Non tutte le piante sono indicate per rendere efficiente il processo che abbiamo descritto. Alcune di quelle di uso più comune in casa o in ufficio per la loro semplicità di coltivazione, come la Sansevieria o la Beaucarnea (nota anche come pianta mangiafumo), non hanno le caratteristiche idonee. Le prime svolgono il loro ciclo vegetativo naturale in modo molto lento e non riescono ad assorbire una quantità rilevante di inquinanti volatili. Le altre, con le loro foglie sottili, presentano una superficie fogliare ridotta e non significativa per questo compito.

Leggendo queste righe, alcuni di voi avranno avuto l’idea di costruire una Fabbrica dell’Aria artigianale. Ma non è così semplice riuscire a calibrare correttamente il flusso dell’aria alla giusta pressione. In alternativa potrete certamente coltivare delle bellissime piante nel vostro ufficio o in casa, con effetti sicuramente positivi ma non equivalenti.

Un’opportunità da non perdere per un processo sostenibile

Il primo modello costruito di Fabbrica dell’Aria ha una superficie di circa 35 mq., utile per depurare l’aria di una superficie di circa 1.000 mq.. Inoltre, è stato realizzato un modulo dalle dimensioni contenute, di 50x80x80 cm., adatto a pulire l’aria di un appartamento o di un ufficio con una superficie di circa 100 mq.. Proviamo a fare uno sforzo di immaginazione: anziché avere un rumoroso motore elettrico, con un fastidioso ronzio in sottofondo, abbiamo un elegante contenitore, con delle bellissime piante, che in quasi assoluto silenzio riesce a rendere l’aria circostante fresca e priva di inquinanti. Oltre all’utilità dobbiamo riconoscere alla Fabbrica dell’Aria anche un innegabile valore estetico.

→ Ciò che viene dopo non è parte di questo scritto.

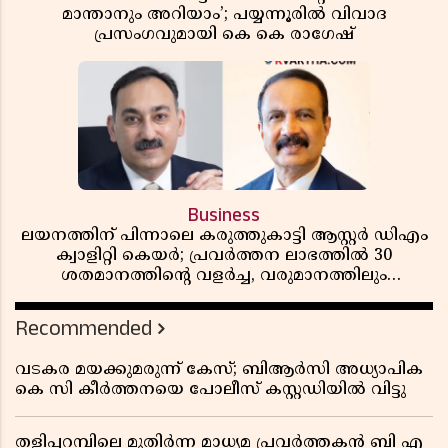
മാന്താനും അറിയാം’; പയ്യന്നൂരിൽ വിവാദ
പ്രസംഗവുമായി കെ കെ രാഗേഷ്
Business
ലയനത്തിന് പിന്നാലെ കരുത്തുകാട്ടി ആസ്റ്റർ ഡിഎം
ക്വാളിറ്റി കെയർ; പ്രവർത്തന ലാഭത്തിൽ 30
ശതമാനത്തിൻ്റെ വളർച്ച, വരുമാനത്തിലും
ലാഭത്തിലും വൻ കുതിപ്പ് രേഖപ്പെടുത്തി ആദ്യ പാദ
റിപ്പോർട്ട് പുറത്ത്
Recommended
വടകര മയക്കുമരുന്ന് കേസ്; ബിആർസി അധ്യാപിക
കെ സി കീർത്തനയെ പോലീസ് കസ്റ്റഡിയിൽ വിട്ടു
തളിപ്പറമ്പിലെ മുതിർന്ന മാധ്യമ പ്രവർത്തകൻ ബി എ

Risparmio economico e maggior valore energetico

Uno degli aspetti positivi della Fabbrica dell’Aria è il risparmio di energia e, di conseguenza, di risorse economiche per ottenere un risultato simile a quello raggiunto da costose macchine tradizionali. Le piante svolgono la naturale funzione di regolare l’umidità dell’aria circostante, processo che, in ambienti chiusi, avviene grazie a potenti deumidificatori. Un minore tasso di umidità si percepisce come un maggior benessere per la persona e con una sensazione di naturale freschezza.

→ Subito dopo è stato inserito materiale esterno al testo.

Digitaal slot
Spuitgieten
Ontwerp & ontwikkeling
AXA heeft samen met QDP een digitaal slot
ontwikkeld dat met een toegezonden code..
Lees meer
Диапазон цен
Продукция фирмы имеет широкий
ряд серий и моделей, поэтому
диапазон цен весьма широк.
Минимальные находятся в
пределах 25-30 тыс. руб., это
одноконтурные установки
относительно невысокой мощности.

Inoltre, le piante depurano l’aria a ciclo continuo. Anche se hanno un ciclo giorno/notte, non si fermano mai completamente. I sistemi di filtrazione e ventilazione meccanizzata dell’aria prelevata dall’esterno hanno costi di manutenzione e gestione elevati. Al contrario, le piante necessitano di una manutenzione davvero minima rispetto alle macchine.

Per dare un’idea dei benefici possibili che si intravedono in questo sistema, recentemente, la normativa europea in materia di depurazione dell’aria è stata “aperta” per dare spazio a progetti simili alla Fabbrica dell’Aria, composti quasi esclusivamente da piante e con basse emissioni di CO2.

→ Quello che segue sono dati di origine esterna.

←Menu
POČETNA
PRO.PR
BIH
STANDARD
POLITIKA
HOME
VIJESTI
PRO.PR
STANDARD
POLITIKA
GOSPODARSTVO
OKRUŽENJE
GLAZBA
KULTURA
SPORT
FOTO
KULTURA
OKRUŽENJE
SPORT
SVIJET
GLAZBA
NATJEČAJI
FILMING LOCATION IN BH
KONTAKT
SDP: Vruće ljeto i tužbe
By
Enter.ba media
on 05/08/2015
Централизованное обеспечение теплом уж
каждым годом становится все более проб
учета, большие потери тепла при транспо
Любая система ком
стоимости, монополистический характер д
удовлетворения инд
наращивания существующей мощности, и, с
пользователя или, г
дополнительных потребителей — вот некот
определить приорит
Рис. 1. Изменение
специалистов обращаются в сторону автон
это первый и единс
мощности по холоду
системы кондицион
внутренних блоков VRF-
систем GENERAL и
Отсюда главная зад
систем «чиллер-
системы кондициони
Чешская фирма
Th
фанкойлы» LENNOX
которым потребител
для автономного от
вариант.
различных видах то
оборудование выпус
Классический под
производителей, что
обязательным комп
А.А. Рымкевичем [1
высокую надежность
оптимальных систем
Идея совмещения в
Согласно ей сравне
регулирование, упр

Oggi le sperimentazioni effettuate con questo sistema naturale si riferiscono a circa trenta inquinanti, che provengono da una gran quantità di materiali come carta da parati, vernici, colle per mobili, adesivi, truciolati, oltre alla formaldeide. Quest’ultima si trova in colle, smalti, mobili e persino nelle magliette di cotone. Pensate che, oltre dieci anni fa, l’Agenzia internazionale per la ricerca sul cancro l’ha dichiarata cancerogena. Anche il talco, i colori per i capelli, le ricariche per le stampanti e le fotocopiatrici, senza dimenticare il fumo delle sigarette, sono solo alcuni degli altri elementi ai quali ci esponiamo ogni giorno in casa o al lavoro.

A mio modesto parere questo è un ottimo esempio di una perfetta collaborazione per un’economia sostenibile, tra la ricerca universitaria, la natura con le sue piante, delle menti eccellenti, un’impresa innovativa, il tutto realizzato nella città di Firenze.